- [EXERCISE DETAILS] Copy every record exactly as it stands. Leave the pictures out.

- [DATA]
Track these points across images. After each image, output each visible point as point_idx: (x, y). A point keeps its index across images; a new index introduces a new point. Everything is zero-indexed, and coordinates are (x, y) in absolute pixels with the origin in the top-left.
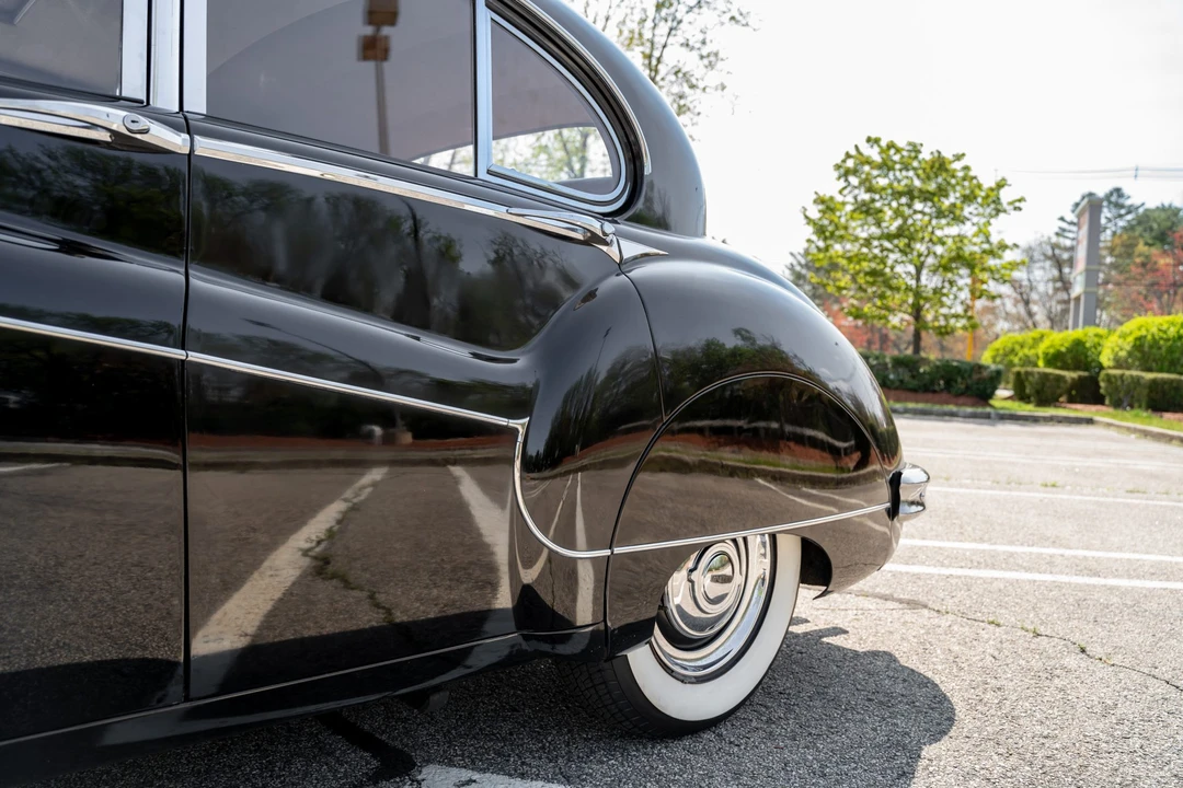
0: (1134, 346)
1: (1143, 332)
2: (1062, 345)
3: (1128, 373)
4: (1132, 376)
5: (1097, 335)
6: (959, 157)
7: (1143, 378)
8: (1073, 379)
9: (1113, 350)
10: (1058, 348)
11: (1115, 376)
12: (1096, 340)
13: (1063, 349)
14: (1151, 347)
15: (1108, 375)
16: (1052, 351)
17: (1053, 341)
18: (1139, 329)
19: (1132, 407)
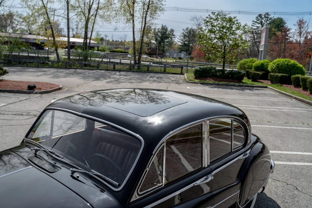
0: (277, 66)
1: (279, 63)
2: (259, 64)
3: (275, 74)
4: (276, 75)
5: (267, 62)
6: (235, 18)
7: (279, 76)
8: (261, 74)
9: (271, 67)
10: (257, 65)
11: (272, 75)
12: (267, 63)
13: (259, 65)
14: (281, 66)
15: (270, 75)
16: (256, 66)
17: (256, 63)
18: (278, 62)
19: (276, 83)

- [YOUR SOLUTION]
Track these points across images. After each image, output each visible point as point_idx: (x, y). A point keeps its index across images; a new index introduces a new point. Everything is zero-indexed, and coordinates are (x, y) in absolute pixels with the origin in the top-left.
0: (1134, 346)
1: (1143, 332)
2: (1062, 345)
3: (1128, 373)
4: (1132, 376)
5: (1097, 335)
6: (959, 157)
7: (1143, 378)
8: (1073, 379)
9: (1113, 350)
10: (1058, 348)
11: (1115, 376)
12: (1096, 340)
13: (1063, 349)
14: (1151, 347)
15: (1108, 375)
16: (1052, 351)
17: (1053, 341)
18: (1139, 329)
19: (1132, 407)
0: (277, 66)
1: (279, 63)
2: (259, 64)
3: (275, 74)
4: (276, 75)
5: (267, 62)
6: (235, 18)
7: (279, 76)
8: (261, 74)
9: (271, 67)
10: (257, 65)
11: (272, 75)
12: (267, 63)
13: (259, 65)
14: (281, 66)
15: (270, 75)
16: (256, 66)
17: (256, 63)
18: (278, 62)
19: (276, 83)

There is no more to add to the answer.